The Review: It has been a while hasn’t it? Well, since I’ve written an overtly negative review that is. I know, you see the cover for Frontière(s) there to the left and read me talking about negative reviews with only one word running through the cortex of your mind: blasphemy. Outright blasphemy to speak ill against one of the new champions of horror from the great French hope. However, I have to take a stand, for all the considerable hype Frontière(s) has been given over time and for all the ballyhoo that has arrived around it over the past year or so – it is a sore disappointment only to find a relatively generic slasher film only featuring a French soundtrack rather than English or Italian. I won’t convince you that Frontière(s) is a poorly executed film or that it’s even a particularly bad slasher film – but for the same reason many other modern slasher flicks aren’t jumping into my top ten, this is not the 1980’s any more and if you’re not contributing to the genre then you’ve sorely lost my interest.

It’s not that Frontière(s) doesn’t attempt to change up the genre pastiche in some ways. The much talked about addition of political subtext does change things up a bit and I’m sure for some astute French audiences they can maybe root out more of the complexities of the story – but after the first twenty minutes fly by and the initial set-up has taken place; I unfortunately find nothing but your average “crazed family of killers” scenario that is ever so popular right now. Fans of the film can argue amongst themselves about how the fascist family represents X political party and the dismemberment of X teenager shows the severance of youth culture from political idealism but it seems like such reactions are, much like the rampaging riots in the introduction of the film, juvenile and reactionary. However, I am not a political pundit nor have any expertise on modern French politics. I simply see a film full of young people being obliterated in a very Texas-Chainsaw type manner, and I sit back and say this: I have seen this all before, so why should I care?

There are probably quite a few ways to introduce political activism into the slasher genre, if Romero could do it with zombies then surely there’s someone out there to do it with serial killers and teenagers. However, I don’t think Frontière(s) is the film that nails it. Truthfully, after watching the feature, I was reminded of Wrong Turn so much that I am curious why that particular film hasn’t developed as strong of a cult audience as this film has. I suppose it comes down to the fact that Wrong Turn has no pretensions to its very simple structure, whereas Frontière(s) takes a more sincere approach to its material. Although I don’t feel that the film ever really materializes into much more than your average “cannibal family” romp that seems to be all the rage these days, it does at least hope to aspire for more. I suppose I can find admiration in the film for that, but ultimately I see it as a flawed feature that doesn’t quite reach the levels it or the audience hopes that it will achieve.

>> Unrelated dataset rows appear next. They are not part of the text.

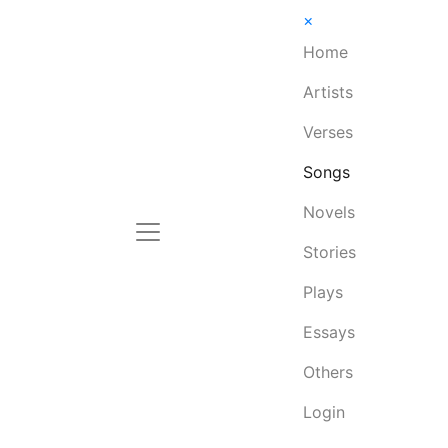
×
Home
Artists
Verses
Songs
Novels
Stories
Plays
Essays
Others
Login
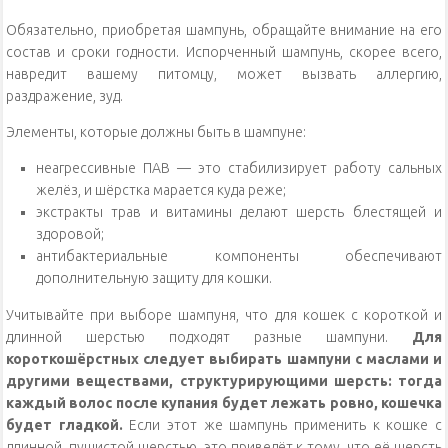
Обязательно, приобретая шампунь, обращайте внимание на его
состав и сроки годности. Испорченный шампунь, скорее всего,
навредит вашему питомцу, может вызвать аллергию,
раздражение, зуд.
Элементы, которые должны быть в шампуне:
неагрессивные ПАВ — это стабилизирует работу сальных
желёз, и шёрстка марается куда реже;
экстракты трав и витамины делают шерсть блестящей и
здоровой;
антибактериальные компоненты обеспечивают
дополнительную защиту для кошки.
Учитывайте при выборе шампуня, что для кошек с короткой и
длинной шерстью подходят разные шампуни.
Для
короткошёрстных следует выбирать шампуни с маслами и
другими веществами, структурирующими шерсть: тогда
каждый волос после купания будет лежать ровно, кошечка
будет гладкой.
Если этот же шампунь применить к кошке с
длинной, пушистой шерстью, это приведёт к тому, что её шерсть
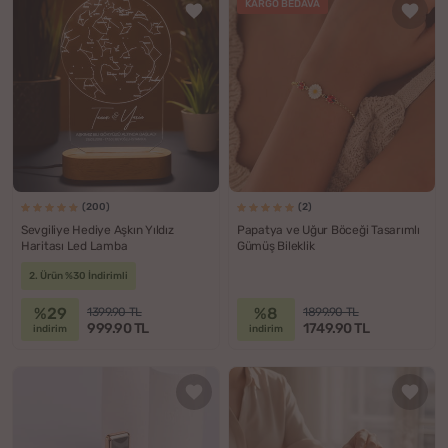
KARGO BEDAVA
(200)
(2)
Sevgiliye Hediye Aşkın Yıldız
Papatya ve Uğur Böceği Tasarımlı
Haritası Led Lamba
Gümüş Bileklik
2. Ürün %30 İndirimli
%29
%8
1399.90 TL
1899.90 TL
999.90 TL
1749.90 TL
indirim
indirim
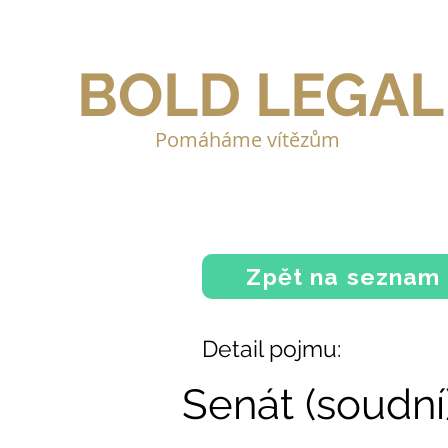
BOLD LEGAL
Pomáháme vítězům
Zpět na seznam
Detail pojmu:
Senát (soudní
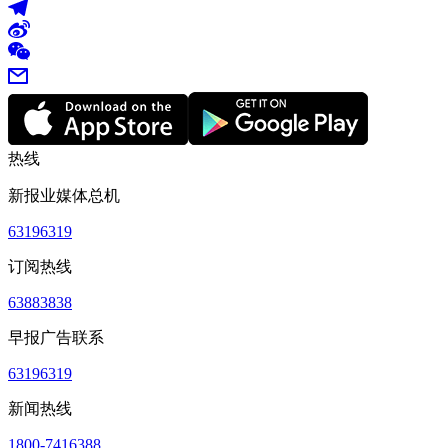
热线
新报业媒体总机
63196319
订阅热线
63883838
早报广告联系
63196319
新闻热线
1800-7416388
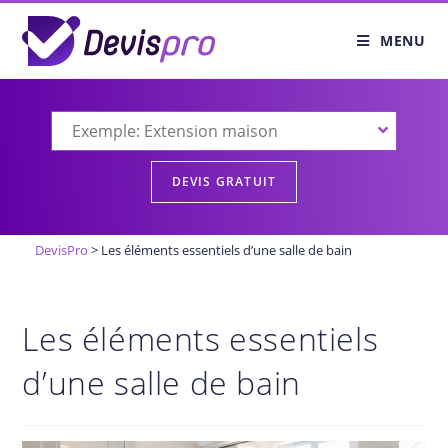
MENU
DevisPro
>
Les éléments essentiels d’une salle de bain
Les éléments essentiels
d’une salle de bain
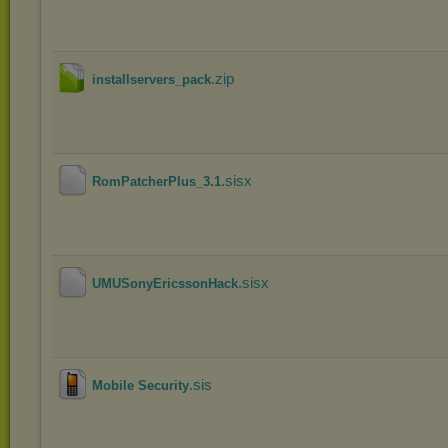
.zip
installservers_pack
.sisx
RomPatcherPlus_3.1
.sisx
UMUSonyEricssonHack
.sis
Mobile Security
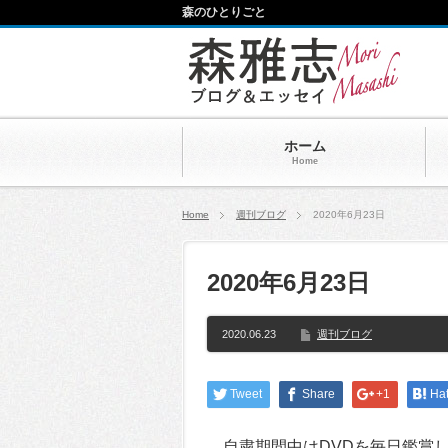
森のひとりごと
ホーム
Home
Home
週刊ブログ
2020年6月23日
2020年6月23日
2020.06.23
週刊ブログ
Tweet
Share
+1
Ha
自粛期間中はDVDを毎日鑑賞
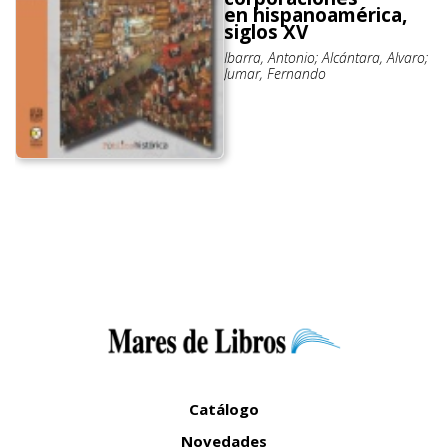
en hispanoamérica,
siglos XV
Ibarra, Antonio; Alcántara, Alvaro;
Jumar, Fernando
Catálogo
Novedades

Still, after all of my ranting, you may still find my two out of five rating a bit unforgiving. You may even be right. After all, most of the Ilsa films have better ratings than that! However, there’s a scale I use for films like Ilsa and then there’s a scale I would use for films such as Frontière(s). Frontière(s) is a relatively big budget affair for the marketplace it was made in, and the slick polish of the film shows it. Xavier Gens is a highly touted director and although the visual sheen is here in full effect, and the violence is plentiful – these two aspects simply didn’t make it a great film for me. Simply put, there are only four Ilsa: She Wolf films in the world, as cheesy and repetitive as they may be, but there are probably a dozen “Frontière(s)” out there. Sometimes they’re called The Texas Chainsaw Massacre, Wrong Turn or sometimes The Hills Have Eyes. If you’re looking for a gory entry into this subgenre through a French perspective, you couldn’t go wrong and for fans of this new modern gore splattered movement coming out of France; this will probably be required viewing. I would probably recommend checking out ‘Inside’ first however.